Now it has all been definitively weighed, from Selassie’s lapdog to whether Kapuscinski actually witnessed the massacre at Mexico’s Tlatelolco Square in 1968—and a whole lot of less-momentous questions as well. I suppose it was a necessary exercise.
But it is not especially enjoyable to read. One imagines “the master’s” ghost uneasy as his reputation is challenged once again by ideology—this time the ideology of factuality, of literal-mindedness. It happens to be an ideology to which I subscribe. So why do I flinch upon seeing Kapuscinski subjected to its rigors? Maybe because I like a good story, and enjoyed reading those books, and never assumed them to be perfectly true.
This book won the Grand Press prize, Poland’s top journalistic honor, but also prompted legal action by Kapuscinski’s widow Alicja, who tried and failed to stop publication. Domoslawski agonizes over the damage he correctly predicts his book will do to the dead man’s reputation. “I catch myself fearing that, without meaning to write an exposé, I am discovering facts about the master’s life which I would rather not know at all, and that I am creating a platform for massively negative opinions of him,” he writes. Still, he continues, “a portrait of Kapuscinski in which frailties and flaws are visible is more genuine than a beatified icon…isn’t this version of Kapuscinski more interesting than the one that is flattered to death?”

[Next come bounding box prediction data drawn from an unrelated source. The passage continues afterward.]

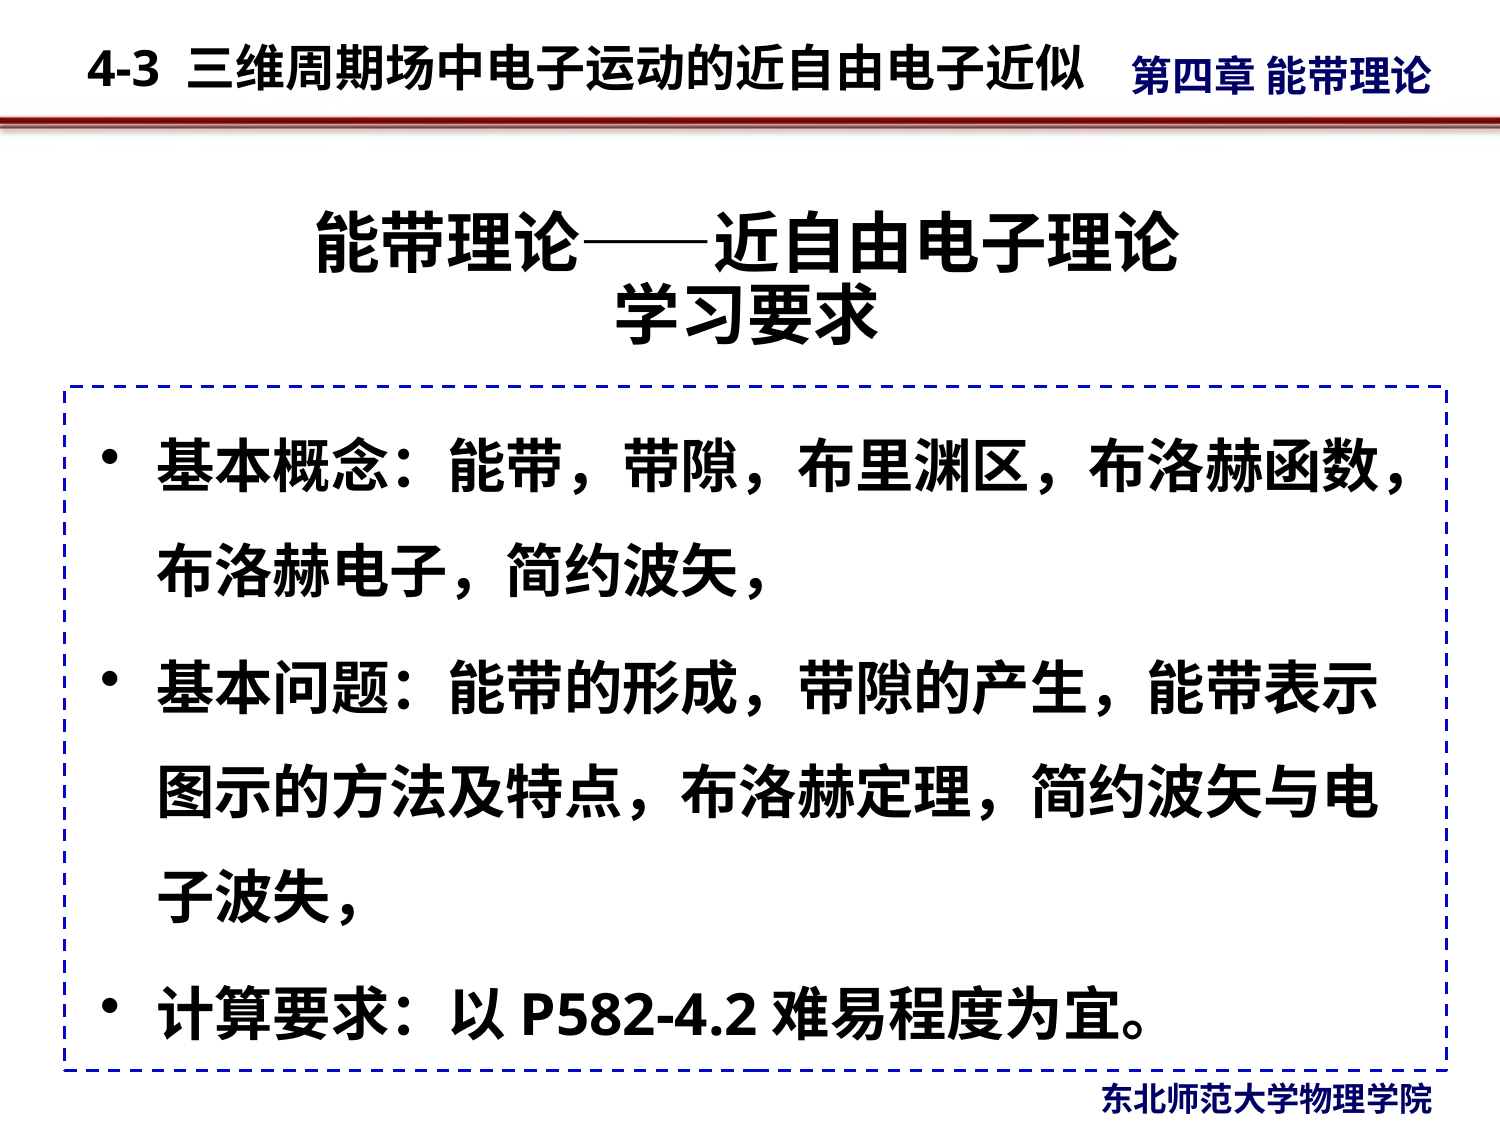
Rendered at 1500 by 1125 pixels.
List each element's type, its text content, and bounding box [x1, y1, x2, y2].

text_box [64, 386, 1447, 1071]
picture [0, 0, 1500, 1125]
title 能带理论——近自由电子理论 学习要求 [70, 146, 1424, 362]
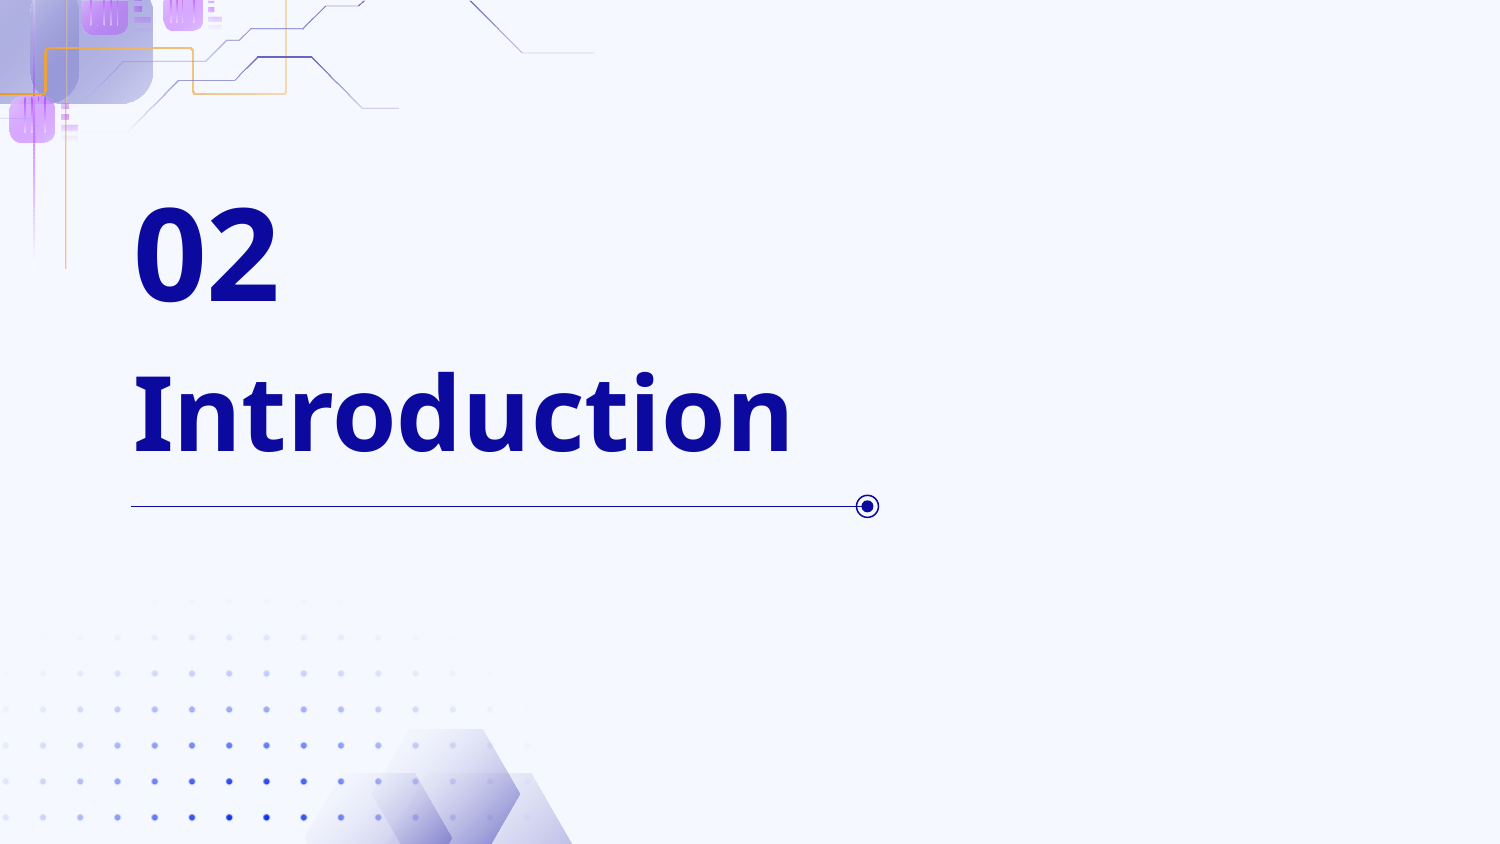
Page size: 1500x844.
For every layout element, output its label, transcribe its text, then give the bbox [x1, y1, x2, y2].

title 02 [118, 168, 398, 332]
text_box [0, 549, 583, 844]
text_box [130, 495, 879, 518]
title Introduction [118, 341, 1037, 480]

Who would disagree? It’s better not to admire a fantasy. But in focusing on a single metric—factuality—in assessing Kapuscinski’s life and work, the biographer has reduced his subject unfairly. Passages of Shah of Shahs and The Soccer War deserve to be read for how they enlarged readers’ awareness of and empathy for the world. Kapuscinski crossed the globe in search of oppressed people demanding a better way to live. He sought new ways to make revolution intelligible, to explain to those of us who might not have seen it ourselves how the future opens up when the oppressed reach a point when they can submit no longer. In Shah of Shahs, he wrote,
All books about all revolutions begin with a chapter that describes the decay of tottering authority or the misery and sufferings of the people. They should begin with a psychological chapter, one that shows how a harassed, terrified man suddenly breaks his terror, stops being afraid.
Domoslawski cites it as an example of Kapuscinski foretelling the rebellion of Polish shipyard workers. But to me it’s a through-line for Kapuscinski’s best work. He wanted to hear those cries and amplify them. To do that, he worked out a new language for reportage. Newcomers should appreciate the asterisk that’s now attached: Warning! Contents may be embellished! But then, I hope, they’ll read Kapuscinski anyway.
Ted Conover is a distinguished writer-in-residence at New York University’s Arthur L. Carter Journalism Institute. His latest book is The Routes of Man, about roads.